Many small business owners are intimidated at the prospect of trying to build business credit. Some realize it’s important to earn strong business credit scores and reports, but don’t know how to start the process.
Thankfully, building good business credit doesn’t have to be difficult. In fact, if you start by opening a few strategic vendor accounts, you might be surprised just how easy it is to send your business credit scores moving in the right direction.
How Do Small Businesses Get Credit?
The basic formula you need to follow to establish business credit isn’t difficult to understand. Generally, you need to start by opening accounts with companies who report your payment history to the credit reporting agencies.
The three major commercial credit bureaus are as follows:
- Dun & Bradstreet
A business account which appears on your credit report is called a tradeline. A tradeline could be a business credit card, loan, or vendor account (ie net-30, net-60, net-90).
To qualify for a business credit score, like a PAYDEX Score (different from a DUNS number), you may need to open four or more tradelines. If a lender, credit card issuer, or vendor doesn’t report your account to the credit bureaus, opening an account with that company won’t help you build business credit.
Once you have business tradelines established, your next step is to pay your new accounts on time. While on-time payments certainly matter when your personal credit score is calculated, timely payments are even more important where a business credit score is concerned. In the business world, keeping an early payment schedule may also earn you a credit score boost.
How to Establish Business Credit for the First Time
You’ll have to clear one hurdle before you can build a solid business credit score with well-managed tradelines. You’ll need to find someone that’s willing to extend credit to your company. This isn’t difficult as long as you know where to look.
When your business is new (or even just new to credit), you should search carefully for your first credit accounts. Not only do you need to find companies that report to the business credit bureaus, you also need to find companies with easy approval criteria. In other words, you need to find companies who are willing to offer financing to startups and businesses without an established credit score or credit history.
What Are Net 90 Vendor Accounts?
Vendor credit, also called trade credit, is a type of short-term credit your business may receive from suppliers or service providers.
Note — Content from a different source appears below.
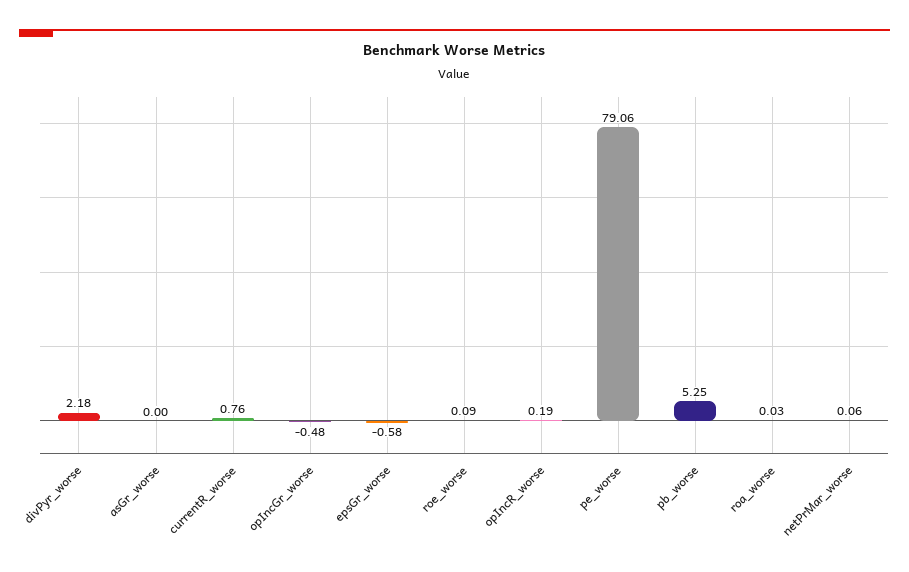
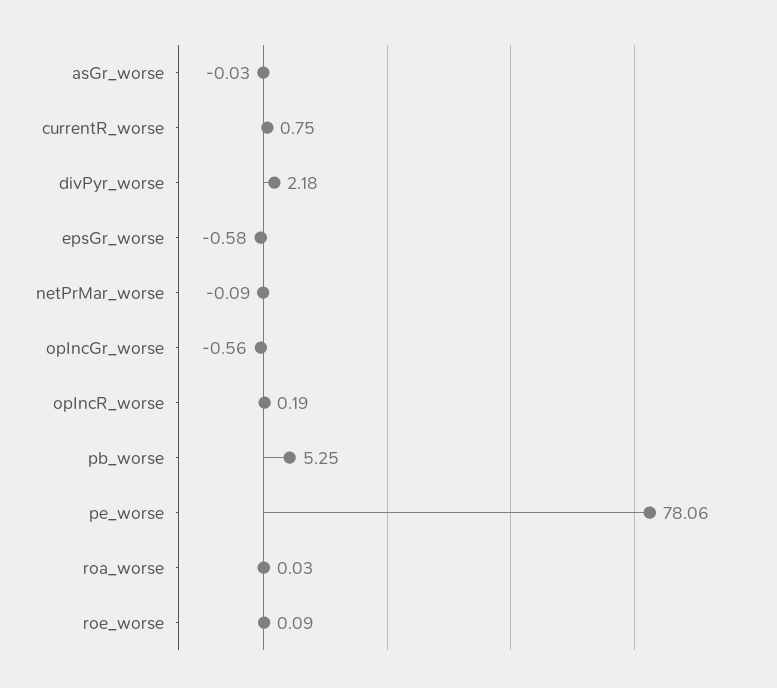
asGr_worse: 0 -> -0.03
currentR_worse: 0.76 -> 0.75
opIncGr_worse: -0.48 -> -0.56
pe_worse: 79.06 -> 78.06
netPrMar_worse: 0.06 -> -0.09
With vendor accounts, your business can buy now and pay later for the goods and services it needs to operate.
Many types of B2B companies may be willing to offer vendor accounts. For example, if your business relies on advertising services, office supplies, technical support, or raw materials used to manufacture merchandise, you might be able to find a vendor that’s willing to offer you trade credit for your purchases.
A net 90 vendor account refers to how long a supplier or vendor gives you to make your payment. When a vendor approves you for a net 90 account, it means you don’t have to pay for the goods or services your company receives until 90 days from your invoice (though you might be offered an early payment discount if you make your invoice payment sooner).
List of Easy Approval Net 30 Accounts
Vendor accounts represent one of the easiest ways for businesses to build credit. According to a small business credit survey by the Federal Reserve, 84% of applicants who applied for trade credit were approved for at least some financing.
While net 90 terms tend to be less commonly offered by vendors, especially for startups, net 30 accounts are easier to find and qualify for as well. You may even be able to open a net 30 account with no personal credit check and no personal guarantee.
For a list of easy approval net 30 accounts, check out this breakdown from Nav.
List of Net 60 Vendors
When you qualify for a net 60 account with a vendor or supplier, your company will have around two months from invoicing before payment is due. This can be a great way to stretch your cash flow and free up money for payroll and other business expenses without having to borrow money from a bank or online lender.
If you’re searching for a list of net 60 vendors who might be willing to extend credit to your company, here’s another helpful guide from Nav.
Why It Pays to Ask for Terms
You can also ask the vendors and suppliers that you purchase from regularly if they’re willing to offer your business invoice payment terms. If they say yes, net 30, net 60, or net 90 terms can help you to improve your working capital and potentially relieve some financial pressure. If the vendor already reports trade accounts to a commercial credit bureau (or is willing to do so), even better.
It may also be possible to negotiate better terms with the vendors who already offer you trade credit. If you’ve had a net 30 account with stellar payment history for some time, your vendor might agree to extend your terms to net 60 or even net 90 when you ask.
Even if your business isn’t strapped for cash, asking for trade terms could still be a wise move. The New York Times reports that many large corporations ask for extended terms to pay their creditors as part of their business strategy. Kellogg, Mars, Procter & Gamble, and Heinz are just a few mega corporations who ask (and receive) generous payment terms from suppliers — sometimes as high as net 120.
Working with vendors who are willing to extend you terms (net 30, net 60, or net 90) can help you to stay competitive. When those vendors report accounts to the business credit bureaus, you can benefit again from your trade accounts as they help you to build a solid business credit profile.
This article was originally written on May 23, 2019 and updated on November 15, 2023.